Struct and OpenStruct in Ruby

Cristiano - July 03, 2015

According to the official Ruby documentation, a Struct is

a convenient way to bundle a number of attributes together, using accessor methods, without having to write an explicit class.

Struct is a very quick and cheap way to create Class-like instances on the fly.
We will quickly see some examples, type the following program and execute it:

# struc_start.rb
person = Struct.new :name, :age
p = person.new
p.name = "Cristiano"
p.age = 27
puts "Hy! I am #{p.name}, age #{p.age}"

Output:

$ ruby struc_start.rb
Hello, I am Cristiano, age 27

person will act like a class, you can declare a new instance of it like this
p = person.new
In the above statement p is the instance of person.

We can type less than the previous program by passing arguments in the new method:

p = person.new "Cristiano", 27

Now if we want to have a method in our p variable we can define it in a do endblock:

# struct_about_me.rb
person = Struct.new :name, :age do
  def about_me
    "Hello, I am #{self.name}, age #{self.age}"
  end
end
p = person.new "Cristiano", 27
puts p.about_me

Output:

$ ruby struct_about_me.rb
Hello, I am Cristiano, age 27

Extra Tip

We can type

person = Struct.new :name, :age
p = person.new
p.name = "Cristiano"
p.age = 27

But we can’t type:

p.profession = "Engineer"

because we have not declared profession in the struct. So it throws an error.

To avoid this kind of things, you can use OpenStruct as shown in the program below:

# open_struct.rb
require 'ostruct'
p = OpenStruct.new
p.name = "Cristiano"
p.age = 27
p.profession = "software engineer"
puts "Hello, I am #{p.name}, age #{p.age} and I am a #{p.profession}"

Output:

$ ruby open_struct.rb
Hello, I am Cristiano, age 27 and I am a software engineer

Open Struct is like struct, but it does not have its data structure or attributes predefined.
On the other hand, OpenStruct must be required with the require statement.

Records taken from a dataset
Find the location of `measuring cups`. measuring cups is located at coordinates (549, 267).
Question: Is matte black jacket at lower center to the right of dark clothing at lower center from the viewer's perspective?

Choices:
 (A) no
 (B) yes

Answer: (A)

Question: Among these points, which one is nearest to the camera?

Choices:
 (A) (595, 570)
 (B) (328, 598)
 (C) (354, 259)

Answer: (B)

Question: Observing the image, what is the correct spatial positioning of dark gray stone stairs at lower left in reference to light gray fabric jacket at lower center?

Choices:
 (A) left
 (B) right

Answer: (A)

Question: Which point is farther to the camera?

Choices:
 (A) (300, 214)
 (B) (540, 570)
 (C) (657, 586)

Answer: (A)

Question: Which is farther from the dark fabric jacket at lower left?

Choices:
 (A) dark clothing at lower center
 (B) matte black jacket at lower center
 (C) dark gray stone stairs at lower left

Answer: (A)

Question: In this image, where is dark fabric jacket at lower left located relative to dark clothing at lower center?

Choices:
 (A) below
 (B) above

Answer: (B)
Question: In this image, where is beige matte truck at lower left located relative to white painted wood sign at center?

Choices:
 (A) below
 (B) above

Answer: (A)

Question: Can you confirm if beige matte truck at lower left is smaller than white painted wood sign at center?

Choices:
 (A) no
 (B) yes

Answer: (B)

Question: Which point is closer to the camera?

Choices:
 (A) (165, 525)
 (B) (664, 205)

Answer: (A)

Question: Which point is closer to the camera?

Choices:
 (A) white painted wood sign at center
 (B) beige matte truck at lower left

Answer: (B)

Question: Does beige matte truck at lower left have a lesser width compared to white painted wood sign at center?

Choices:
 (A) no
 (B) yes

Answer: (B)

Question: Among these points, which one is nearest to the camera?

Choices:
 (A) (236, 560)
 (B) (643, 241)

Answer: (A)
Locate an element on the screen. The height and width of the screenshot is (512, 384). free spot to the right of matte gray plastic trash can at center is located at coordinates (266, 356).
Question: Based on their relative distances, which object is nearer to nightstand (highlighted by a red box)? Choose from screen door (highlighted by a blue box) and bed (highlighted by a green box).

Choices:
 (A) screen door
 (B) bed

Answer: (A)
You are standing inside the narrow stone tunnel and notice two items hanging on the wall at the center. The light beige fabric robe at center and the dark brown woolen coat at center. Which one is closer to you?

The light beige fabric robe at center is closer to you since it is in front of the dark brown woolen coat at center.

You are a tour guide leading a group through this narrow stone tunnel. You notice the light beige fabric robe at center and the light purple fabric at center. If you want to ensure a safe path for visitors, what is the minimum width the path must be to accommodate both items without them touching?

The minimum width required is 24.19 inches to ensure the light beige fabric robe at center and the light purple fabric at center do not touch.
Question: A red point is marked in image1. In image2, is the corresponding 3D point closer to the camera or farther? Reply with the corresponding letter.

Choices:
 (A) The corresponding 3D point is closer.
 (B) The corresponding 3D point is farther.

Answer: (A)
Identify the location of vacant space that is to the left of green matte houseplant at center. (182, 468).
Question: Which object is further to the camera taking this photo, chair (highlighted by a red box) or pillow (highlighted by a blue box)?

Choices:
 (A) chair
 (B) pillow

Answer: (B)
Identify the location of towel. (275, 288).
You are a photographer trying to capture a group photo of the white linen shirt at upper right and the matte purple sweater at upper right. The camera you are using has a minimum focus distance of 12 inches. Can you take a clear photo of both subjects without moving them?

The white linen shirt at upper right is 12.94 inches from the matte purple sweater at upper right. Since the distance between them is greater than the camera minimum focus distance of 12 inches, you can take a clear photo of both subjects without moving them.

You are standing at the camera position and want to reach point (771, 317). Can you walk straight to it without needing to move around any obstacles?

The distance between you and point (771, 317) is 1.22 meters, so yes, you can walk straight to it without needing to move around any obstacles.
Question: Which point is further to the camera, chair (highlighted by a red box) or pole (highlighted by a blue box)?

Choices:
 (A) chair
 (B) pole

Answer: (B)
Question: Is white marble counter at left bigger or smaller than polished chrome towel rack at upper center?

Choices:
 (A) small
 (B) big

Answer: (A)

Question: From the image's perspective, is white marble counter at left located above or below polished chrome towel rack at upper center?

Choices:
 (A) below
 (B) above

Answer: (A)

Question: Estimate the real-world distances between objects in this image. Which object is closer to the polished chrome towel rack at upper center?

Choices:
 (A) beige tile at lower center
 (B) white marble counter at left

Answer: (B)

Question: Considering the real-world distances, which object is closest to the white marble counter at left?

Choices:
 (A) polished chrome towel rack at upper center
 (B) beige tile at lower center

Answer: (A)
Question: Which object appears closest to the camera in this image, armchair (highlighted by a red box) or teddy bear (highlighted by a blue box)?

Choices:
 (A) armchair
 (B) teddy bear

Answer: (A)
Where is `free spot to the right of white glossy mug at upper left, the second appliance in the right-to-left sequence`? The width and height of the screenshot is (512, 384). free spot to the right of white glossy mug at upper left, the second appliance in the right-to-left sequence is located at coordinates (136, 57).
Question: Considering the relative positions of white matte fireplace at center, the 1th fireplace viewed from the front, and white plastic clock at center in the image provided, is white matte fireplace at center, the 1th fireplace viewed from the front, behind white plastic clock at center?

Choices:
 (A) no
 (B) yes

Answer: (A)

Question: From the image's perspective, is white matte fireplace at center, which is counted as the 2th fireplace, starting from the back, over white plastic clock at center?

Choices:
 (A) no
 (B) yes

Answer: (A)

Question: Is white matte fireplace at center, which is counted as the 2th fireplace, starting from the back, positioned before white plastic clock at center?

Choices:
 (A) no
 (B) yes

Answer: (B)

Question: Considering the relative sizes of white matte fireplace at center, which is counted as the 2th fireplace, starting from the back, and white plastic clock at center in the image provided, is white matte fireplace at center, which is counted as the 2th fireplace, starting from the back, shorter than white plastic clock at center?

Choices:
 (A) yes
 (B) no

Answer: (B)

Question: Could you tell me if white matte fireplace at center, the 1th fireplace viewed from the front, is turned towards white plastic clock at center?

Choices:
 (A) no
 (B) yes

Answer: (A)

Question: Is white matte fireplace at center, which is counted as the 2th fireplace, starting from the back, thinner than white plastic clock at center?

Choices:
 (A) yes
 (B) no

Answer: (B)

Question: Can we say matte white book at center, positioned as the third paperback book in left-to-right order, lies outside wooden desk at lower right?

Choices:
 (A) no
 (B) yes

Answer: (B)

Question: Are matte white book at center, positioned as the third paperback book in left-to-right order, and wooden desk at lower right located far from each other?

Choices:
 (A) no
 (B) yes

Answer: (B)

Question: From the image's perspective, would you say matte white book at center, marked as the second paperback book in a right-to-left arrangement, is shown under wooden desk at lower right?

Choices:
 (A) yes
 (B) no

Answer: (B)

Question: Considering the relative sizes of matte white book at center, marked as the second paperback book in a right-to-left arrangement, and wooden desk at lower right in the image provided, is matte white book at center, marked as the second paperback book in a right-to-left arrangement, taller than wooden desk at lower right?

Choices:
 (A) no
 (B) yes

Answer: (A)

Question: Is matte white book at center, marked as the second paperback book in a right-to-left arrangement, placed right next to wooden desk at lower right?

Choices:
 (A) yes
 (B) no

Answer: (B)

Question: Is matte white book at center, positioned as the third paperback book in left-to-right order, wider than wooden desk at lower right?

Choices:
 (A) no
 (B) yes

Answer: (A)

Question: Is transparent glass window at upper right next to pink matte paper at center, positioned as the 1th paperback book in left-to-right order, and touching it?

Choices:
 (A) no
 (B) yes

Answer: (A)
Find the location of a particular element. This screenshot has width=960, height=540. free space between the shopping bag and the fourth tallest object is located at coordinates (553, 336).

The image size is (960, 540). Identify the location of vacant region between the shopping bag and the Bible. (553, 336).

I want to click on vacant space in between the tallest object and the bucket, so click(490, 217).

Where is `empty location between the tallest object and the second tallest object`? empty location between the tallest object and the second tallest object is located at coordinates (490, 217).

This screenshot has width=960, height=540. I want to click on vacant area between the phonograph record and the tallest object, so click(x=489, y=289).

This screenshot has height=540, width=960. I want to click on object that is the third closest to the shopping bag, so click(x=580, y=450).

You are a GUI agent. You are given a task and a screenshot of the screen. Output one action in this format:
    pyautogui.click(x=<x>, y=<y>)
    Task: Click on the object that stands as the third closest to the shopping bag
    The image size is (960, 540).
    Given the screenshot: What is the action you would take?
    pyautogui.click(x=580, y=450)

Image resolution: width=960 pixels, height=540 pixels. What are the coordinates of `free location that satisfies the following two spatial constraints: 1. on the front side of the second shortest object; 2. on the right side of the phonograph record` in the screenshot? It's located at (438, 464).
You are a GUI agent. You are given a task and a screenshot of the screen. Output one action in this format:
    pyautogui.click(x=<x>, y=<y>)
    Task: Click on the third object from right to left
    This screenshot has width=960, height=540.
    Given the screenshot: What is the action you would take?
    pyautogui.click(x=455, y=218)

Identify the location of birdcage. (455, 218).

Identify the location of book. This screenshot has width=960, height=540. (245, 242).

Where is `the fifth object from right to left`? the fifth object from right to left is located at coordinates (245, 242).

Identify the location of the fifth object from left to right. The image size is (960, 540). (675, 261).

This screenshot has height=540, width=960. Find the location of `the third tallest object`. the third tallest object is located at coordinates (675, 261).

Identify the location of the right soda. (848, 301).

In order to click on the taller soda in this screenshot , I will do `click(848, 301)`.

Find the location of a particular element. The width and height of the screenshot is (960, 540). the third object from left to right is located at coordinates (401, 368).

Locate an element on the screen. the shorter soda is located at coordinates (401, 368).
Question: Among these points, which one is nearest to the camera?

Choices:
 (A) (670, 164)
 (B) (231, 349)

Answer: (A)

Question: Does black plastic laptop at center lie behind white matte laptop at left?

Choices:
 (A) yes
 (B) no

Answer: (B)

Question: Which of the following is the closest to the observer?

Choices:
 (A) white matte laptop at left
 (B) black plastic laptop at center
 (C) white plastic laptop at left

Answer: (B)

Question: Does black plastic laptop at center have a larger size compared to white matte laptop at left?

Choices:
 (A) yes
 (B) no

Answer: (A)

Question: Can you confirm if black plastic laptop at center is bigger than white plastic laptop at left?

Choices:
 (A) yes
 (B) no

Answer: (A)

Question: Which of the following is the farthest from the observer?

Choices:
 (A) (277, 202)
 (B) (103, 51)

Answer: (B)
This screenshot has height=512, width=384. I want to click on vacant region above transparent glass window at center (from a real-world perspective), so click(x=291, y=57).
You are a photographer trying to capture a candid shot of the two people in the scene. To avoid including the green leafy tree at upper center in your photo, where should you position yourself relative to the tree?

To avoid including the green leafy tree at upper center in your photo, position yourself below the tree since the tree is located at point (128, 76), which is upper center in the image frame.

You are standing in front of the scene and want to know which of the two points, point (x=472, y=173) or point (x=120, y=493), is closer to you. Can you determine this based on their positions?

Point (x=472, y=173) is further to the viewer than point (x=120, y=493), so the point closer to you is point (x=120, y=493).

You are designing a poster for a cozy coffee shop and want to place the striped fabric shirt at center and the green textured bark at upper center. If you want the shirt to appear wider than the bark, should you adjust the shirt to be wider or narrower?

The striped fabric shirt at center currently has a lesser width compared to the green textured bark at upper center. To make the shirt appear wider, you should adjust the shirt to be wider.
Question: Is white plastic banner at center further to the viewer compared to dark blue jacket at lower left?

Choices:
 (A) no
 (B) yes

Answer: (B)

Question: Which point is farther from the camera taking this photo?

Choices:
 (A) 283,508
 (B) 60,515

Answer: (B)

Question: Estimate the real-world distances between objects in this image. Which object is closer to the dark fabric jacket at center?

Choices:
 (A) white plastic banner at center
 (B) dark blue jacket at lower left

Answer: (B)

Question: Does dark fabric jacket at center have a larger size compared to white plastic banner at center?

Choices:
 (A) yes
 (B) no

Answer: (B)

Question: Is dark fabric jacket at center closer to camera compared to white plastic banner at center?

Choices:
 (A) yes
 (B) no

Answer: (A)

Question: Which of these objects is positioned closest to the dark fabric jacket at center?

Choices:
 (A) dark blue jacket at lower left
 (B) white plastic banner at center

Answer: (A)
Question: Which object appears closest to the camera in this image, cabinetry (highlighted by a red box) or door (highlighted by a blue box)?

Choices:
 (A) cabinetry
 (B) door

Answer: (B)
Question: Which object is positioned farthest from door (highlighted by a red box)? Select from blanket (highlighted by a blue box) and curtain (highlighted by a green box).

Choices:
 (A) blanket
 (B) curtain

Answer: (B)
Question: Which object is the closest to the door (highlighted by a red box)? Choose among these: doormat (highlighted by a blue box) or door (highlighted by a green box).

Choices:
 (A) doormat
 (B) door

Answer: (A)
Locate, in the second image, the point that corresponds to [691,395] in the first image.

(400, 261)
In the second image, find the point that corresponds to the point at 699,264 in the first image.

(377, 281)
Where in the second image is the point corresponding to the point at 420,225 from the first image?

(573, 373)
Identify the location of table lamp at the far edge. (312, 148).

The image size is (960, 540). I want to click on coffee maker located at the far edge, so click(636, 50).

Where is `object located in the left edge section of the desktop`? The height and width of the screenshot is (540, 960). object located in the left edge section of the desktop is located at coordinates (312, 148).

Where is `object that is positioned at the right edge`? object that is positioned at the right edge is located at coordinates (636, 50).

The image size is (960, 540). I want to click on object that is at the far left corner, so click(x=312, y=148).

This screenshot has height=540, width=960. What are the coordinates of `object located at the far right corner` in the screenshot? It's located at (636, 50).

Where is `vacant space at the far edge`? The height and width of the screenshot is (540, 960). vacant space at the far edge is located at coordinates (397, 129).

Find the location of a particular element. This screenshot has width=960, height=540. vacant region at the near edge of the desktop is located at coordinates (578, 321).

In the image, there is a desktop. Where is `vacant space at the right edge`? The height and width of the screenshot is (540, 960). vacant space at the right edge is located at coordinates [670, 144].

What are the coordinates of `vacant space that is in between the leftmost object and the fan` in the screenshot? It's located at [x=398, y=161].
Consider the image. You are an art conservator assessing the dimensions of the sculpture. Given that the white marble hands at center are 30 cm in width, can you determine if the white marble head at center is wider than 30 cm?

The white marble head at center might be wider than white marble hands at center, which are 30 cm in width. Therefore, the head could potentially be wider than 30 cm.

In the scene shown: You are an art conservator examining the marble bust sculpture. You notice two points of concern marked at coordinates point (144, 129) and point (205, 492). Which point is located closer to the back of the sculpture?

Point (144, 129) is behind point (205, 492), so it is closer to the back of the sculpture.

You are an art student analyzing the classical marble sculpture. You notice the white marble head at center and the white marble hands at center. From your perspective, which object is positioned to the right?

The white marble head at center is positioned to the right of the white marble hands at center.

» **Exercise 1**
Update the post on Struct and OpenStruct in Ruby, starting at "Struct and OpenStruct" and ending at "on the fly.", so that "convenient" becomes "handy".
» **Exercise 2**
According to the post on Struct and OpenStruct in Ruby, what happens when the program assigns p.profession on a Struct that has not declared profession?
» **Exercise 3**
Based on the post on Struct and OpenStruct in Ruby, answer yes or no to each statement, and quote the words that decide it: (a) A Struct bundles attributes together without an explicit class. (b) OpenStruct has its attributes predefined. (c) Passing arguments in the new method means typing less.

» **Written answer 1**
Struct and OpenStruct in Ruby

Cristiano - July 03, 2015

According to the official Ruby documentation, a Struct is

a handy way to bundle a number of attributes together, using accessor methods, without having to write an explicit class.

Struct is a very quick and cheap way to create Class-like instances on the fly.

» **Written answer 2**
It throws an error.

» **Written answer 3**
(a) Yes: "a convenient way to bundle a number of attributes together, using accessor methods, without having to write an explicit class."
(b) No: "it does not have its data structure or attributes predefined."
(c) Yes: "We can type less than the previous program by passing arguments in the new method"